Bref, ce qui pouvait apparaître comme acquis côté francophone risque bien de se heurter à une opposition frontale côté flamand – à la réserve près d’une ouverture en matière de cannabis, qui reste toutefois minoritaire en Flandre.
« Ce qui pouvait apparaître comme acquis côté francophone risque bien de se heurter à une opposition frontale côté flamand. »
Prévention : des intentions aux actes ?
Du côté de la prévention, analysée au seul prisme des programmes des partis francophones, de fortes convergences (plus ou moins détaillées) – ou à tout le moins des compatibilités d’approche – se laissent également observer. Il n’y a au fond pas grand-chose de neuf à entendre les partis insister sur ce point, mais force est de constater que le passage des programmes aux actes s’est avéré laborieux par le passé.
Au-delà des incantations, signalons la proposition d’Ecolo de créer un « fonds anti-drogues » qui serait « financé par l’argent confisqué aux cartels de la drogue et destiné à soutenir les 4 piliers des politiques drogues (prévention, réduction des risques, soins, action judiciaire) ».
Défi est quant à lui le seul parti à avancer un chiffre de financement précis (le passage de 1,7 à 3 % du budget total de la santé à consacrer à la prévention) et propose également de « financer la prévention, par l’argent provenant de la vente du cannabis [préalablement légalisé] ».
Le PS insiste particulièrement sur la « prévention des assuétudes en milieu scolaire » qu’il souhaite généraliser. Il est à noter que dans la liste des propositions reprises sous l’appellation « Prévention et réduction des risques », l’essentiel des mesures ont trait à cette dernière beaucoup plus qu’à la prévention.
Le PTB déplore que « sur le terrain, la prévention est quasi-inexistante » et affirme vouloir lui « donner la priorité », en ciblant les écoles, les mouvements de jeunesse, les animateurs de rue, les parents, le secteur de la santé, la police et le système judiciaire.
Sous le chapitre « Une véritable stratégie préventive et de traitement de la toxicomanie », le MR propose en réalité un plaidoyer pour « transformer le modèle de salle de consommation à moindre risque en véritable lieu d’accompagnement psycho-médico-social » et « développer les chambres spécialisées en matière de lutte contre la drogue afin de proposer une aide médicale et sociale plutôt que l’application d’une peine, sans traitement ».

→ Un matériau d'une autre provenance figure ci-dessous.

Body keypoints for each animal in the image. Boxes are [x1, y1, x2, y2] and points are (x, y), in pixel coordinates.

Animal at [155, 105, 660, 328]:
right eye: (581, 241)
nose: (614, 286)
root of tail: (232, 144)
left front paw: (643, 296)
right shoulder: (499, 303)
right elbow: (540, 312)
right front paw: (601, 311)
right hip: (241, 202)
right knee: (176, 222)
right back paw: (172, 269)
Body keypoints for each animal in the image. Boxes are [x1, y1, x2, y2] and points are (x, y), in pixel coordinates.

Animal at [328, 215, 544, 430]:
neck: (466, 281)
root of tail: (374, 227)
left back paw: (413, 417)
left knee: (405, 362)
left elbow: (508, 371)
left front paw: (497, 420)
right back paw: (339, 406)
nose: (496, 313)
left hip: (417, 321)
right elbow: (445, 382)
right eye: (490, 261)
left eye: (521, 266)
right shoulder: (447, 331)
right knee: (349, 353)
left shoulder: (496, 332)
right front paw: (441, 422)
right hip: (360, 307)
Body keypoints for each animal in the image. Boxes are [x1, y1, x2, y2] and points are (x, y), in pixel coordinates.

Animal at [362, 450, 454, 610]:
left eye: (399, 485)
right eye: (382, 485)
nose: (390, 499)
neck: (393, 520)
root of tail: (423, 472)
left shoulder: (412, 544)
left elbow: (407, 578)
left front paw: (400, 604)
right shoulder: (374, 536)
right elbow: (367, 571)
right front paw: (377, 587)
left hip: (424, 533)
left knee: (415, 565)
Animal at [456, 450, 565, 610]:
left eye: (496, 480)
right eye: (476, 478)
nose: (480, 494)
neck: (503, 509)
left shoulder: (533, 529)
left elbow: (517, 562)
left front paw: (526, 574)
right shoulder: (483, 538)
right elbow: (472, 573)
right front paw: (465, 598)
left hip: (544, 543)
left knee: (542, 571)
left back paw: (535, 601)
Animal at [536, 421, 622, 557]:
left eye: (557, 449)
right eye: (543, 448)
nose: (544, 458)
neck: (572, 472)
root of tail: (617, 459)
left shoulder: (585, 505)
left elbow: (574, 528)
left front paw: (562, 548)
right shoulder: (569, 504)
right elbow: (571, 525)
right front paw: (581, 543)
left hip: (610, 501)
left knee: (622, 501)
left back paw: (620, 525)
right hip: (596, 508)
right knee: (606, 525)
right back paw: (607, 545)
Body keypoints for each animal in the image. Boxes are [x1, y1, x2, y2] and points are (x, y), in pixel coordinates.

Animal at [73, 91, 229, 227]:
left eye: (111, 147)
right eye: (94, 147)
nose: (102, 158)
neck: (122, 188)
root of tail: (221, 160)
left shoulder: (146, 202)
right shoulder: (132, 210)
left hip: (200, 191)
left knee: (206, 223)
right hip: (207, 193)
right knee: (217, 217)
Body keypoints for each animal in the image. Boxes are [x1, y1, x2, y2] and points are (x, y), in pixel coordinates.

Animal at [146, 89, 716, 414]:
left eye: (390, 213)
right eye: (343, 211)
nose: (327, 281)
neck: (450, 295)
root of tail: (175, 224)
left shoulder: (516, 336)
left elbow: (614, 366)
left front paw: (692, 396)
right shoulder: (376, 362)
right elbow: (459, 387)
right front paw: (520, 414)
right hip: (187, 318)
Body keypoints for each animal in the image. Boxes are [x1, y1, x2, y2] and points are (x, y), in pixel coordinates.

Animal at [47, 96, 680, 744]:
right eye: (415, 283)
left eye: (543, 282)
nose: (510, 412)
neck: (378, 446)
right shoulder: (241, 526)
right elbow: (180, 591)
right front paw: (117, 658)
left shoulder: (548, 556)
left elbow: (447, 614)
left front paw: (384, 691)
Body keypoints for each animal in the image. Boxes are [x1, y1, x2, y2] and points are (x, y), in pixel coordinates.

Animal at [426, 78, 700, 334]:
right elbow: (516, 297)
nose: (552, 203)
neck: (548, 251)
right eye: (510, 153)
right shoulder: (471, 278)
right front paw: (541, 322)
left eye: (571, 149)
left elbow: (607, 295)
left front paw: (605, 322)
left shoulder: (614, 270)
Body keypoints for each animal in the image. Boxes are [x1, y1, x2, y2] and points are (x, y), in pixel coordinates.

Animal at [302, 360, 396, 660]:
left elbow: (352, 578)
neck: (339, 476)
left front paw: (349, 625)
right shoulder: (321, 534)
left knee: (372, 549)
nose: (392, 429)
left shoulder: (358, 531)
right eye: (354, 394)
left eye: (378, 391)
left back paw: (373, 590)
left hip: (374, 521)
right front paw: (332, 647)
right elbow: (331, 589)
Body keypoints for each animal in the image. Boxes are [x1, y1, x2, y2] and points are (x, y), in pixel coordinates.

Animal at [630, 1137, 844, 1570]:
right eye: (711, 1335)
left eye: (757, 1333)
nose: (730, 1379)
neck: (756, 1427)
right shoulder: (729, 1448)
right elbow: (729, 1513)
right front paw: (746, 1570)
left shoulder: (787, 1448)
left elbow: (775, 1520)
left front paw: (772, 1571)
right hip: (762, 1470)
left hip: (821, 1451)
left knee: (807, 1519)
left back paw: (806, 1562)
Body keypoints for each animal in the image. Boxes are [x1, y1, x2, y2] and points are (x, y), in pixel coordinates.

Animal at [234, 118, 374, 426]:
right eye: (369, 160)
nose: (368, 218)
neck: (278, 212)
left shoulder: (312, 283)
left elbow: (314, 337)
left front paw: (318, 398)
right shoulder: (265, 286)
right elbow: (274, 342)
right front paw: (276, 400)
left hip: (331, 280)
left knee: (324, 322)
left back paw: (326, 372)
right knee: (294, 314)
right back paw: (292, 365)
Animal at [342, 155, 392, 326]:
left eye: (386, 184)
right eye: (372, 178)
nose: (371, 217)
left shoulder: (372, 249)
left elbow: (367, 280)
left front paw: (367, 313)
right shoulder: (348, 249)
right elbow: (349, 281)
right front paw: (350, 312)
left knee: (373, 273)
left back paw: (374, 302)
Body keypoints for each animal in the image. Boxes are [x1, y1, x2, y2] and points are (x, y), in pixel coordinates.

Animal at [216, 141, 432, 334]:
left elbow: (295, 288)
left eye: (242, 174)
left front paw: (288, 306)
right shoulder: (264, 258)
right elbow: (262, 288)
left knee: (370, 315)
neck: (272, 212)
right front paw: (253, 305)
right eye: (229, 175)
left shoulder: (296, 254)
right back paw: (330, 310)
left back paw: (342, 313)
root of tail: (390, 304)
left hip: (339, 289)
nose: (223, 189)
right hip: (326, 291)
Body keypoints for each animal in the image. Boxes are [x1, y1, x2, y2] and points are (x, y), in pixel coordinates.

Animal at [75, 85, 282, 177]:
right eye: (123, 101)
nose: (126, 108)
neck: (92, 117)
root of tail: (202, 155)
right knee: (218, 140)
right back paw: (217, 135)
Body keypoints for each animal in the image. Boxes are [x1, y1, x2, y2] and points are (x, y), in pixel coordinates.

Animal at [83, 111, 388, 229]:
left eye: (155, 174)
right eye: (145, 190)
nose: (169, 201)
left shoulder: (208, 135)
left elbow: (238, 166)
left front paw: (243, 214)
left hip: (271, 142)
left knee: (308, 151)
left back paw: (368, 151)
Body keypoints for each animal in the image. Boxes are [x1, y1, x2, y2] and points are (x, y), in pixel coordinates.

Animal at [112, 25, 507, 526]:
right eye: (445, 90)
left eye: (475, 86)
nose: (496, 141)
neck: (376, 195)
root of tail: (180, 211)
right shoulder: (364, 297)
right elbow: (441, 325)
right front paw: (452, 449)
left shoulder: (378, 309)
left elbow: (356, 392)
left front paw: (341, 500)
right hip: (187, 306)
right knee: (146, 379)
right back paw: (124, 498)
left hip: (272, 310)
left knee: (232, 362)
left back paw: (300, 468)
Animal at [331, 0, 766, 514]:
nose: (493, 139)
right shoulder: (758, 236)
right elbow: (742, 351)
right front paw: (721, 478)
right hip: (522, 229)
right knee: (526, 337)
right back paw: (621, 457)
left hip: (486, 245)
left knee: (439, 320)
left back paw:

Ces appels majoritairement compatibles devraient permettre d’espérer des programmes régionaux et communautaire en phase avec les demandes du secteur, telles que relayées par exemple par la plateforme Agir en prévention (voir l’article de Guilhem de Crombrugghe dans le présent numéro). L’optimisme doit toutefois être tempéré par la reconnaissance d’un double écueil : d’une part, les perspectives budgétaires pour le moins délicates des Régions bruxelloise et wallonne et de la Fédération Wallonie-Bruxelles, qui risquent de laisser peu de place au refinancement de la prévention ; d’autre part, le manque généralisé de détail des mesures proposées. Faute de parvenir à naviguer entre ces deux écueils, les appels au renforcement de la prévention risquent bien d’en rester, comme par le passé, à l’état d’incantations dépourvues d’effets.